_Records supplied:_
/---

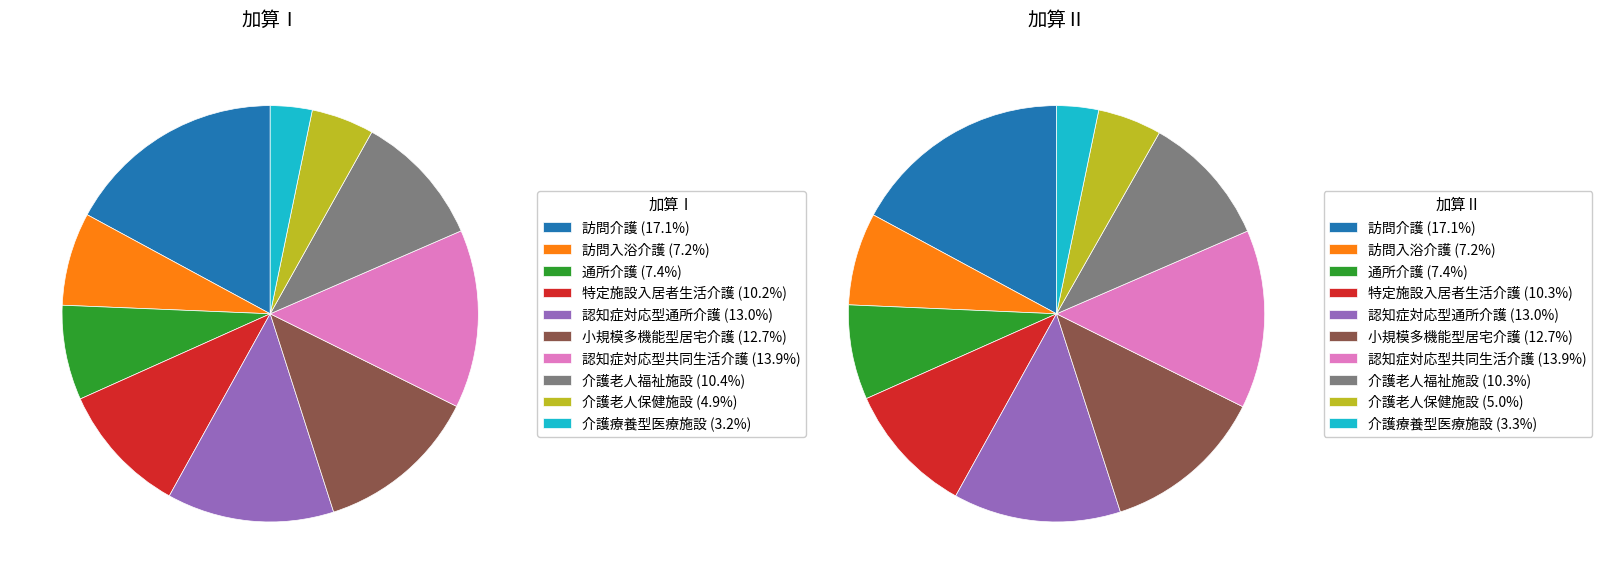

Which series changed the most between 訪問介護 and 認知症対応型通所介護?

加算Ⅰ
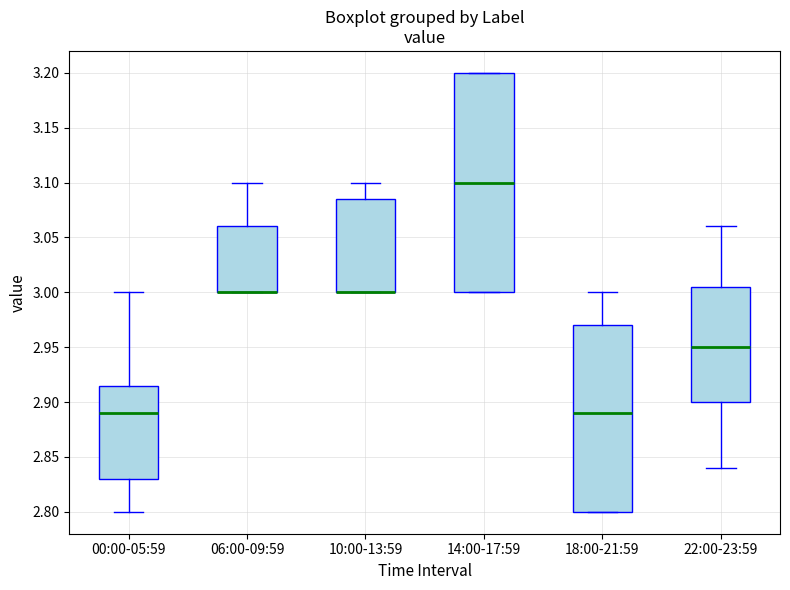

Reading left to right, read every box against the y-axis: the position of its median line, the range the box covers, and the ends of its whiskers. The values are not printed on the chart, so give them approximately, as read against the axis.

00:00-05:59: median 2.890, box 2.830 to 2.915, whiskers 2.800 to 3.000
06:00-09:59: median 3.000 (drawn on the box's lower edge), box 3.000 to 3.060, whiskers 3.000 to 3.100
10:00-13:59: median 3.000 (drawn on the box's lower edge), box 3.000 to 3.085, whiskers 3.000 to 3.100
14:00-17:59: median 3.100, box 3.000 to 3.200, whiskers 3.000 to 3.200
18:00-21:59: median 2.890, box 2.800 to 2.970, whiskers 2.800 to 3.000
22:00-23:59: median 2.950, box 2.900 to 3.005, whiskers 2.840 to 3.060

\---
/---

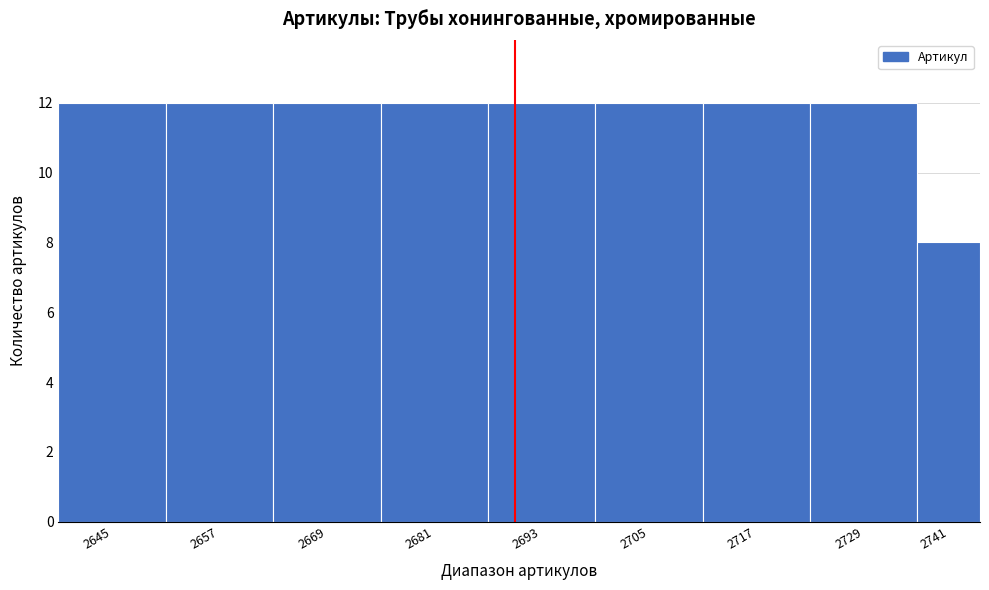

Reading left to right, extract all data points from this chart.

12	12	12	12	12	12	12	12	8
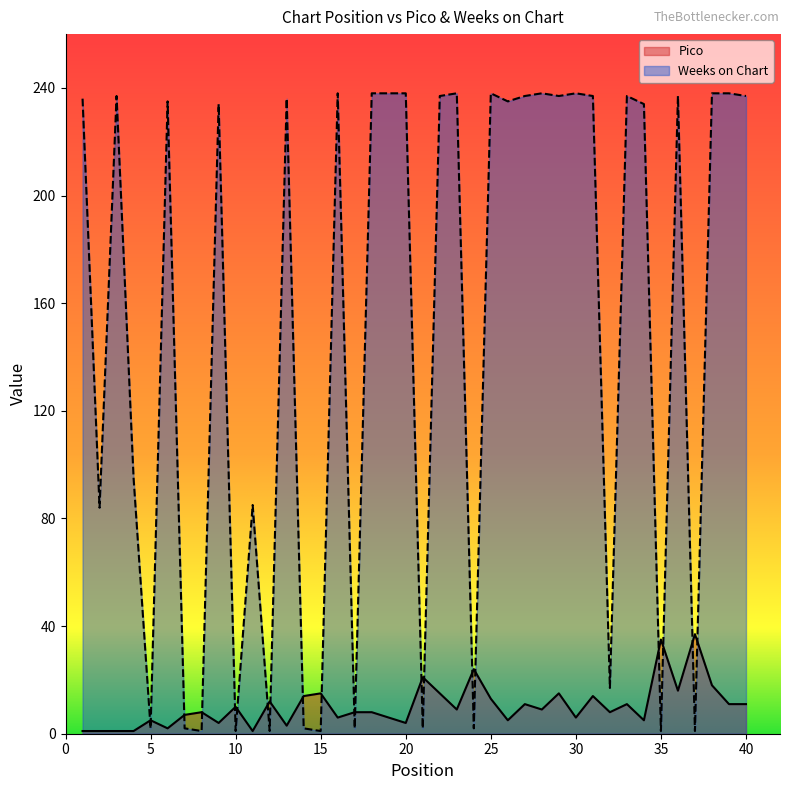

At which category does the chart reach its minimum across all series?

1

\---

How many lines in the rows above contain the word "drawn"? Reply with the number only.

2